• TASK OBJECTIVE: Copy the text in the rows below word for word, leaving out the pictures.

Segment Open

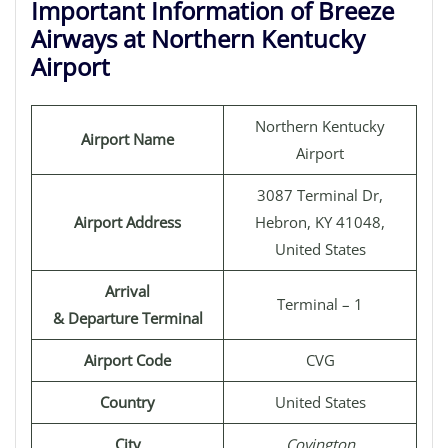
Important Information of Breeze
Airways at Northern Kentucky
Airport
Northern Kentucky
Airport Name
Airport
3087 Terminal Dr,
Airport Address
Hebron, KY 41048,
United States
Arrival
Terminal – 1
& Departure Terminal
Airport Code
CVG
Country
United States
City
Covington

Segment Closed

• RESPONSE TO THIS EXERCISE:
Important Information of Breeze
Airways at Northern Kentucky
Airport
Northern Kentucky
Airport Name
Airport
3087 Terminal Dr,
Airport Address
Hebron, KY 41048,
United States
Arrival
Terminal – 1
& Departure Terminal
Airport Code
CVG
Country
United States
City
Covington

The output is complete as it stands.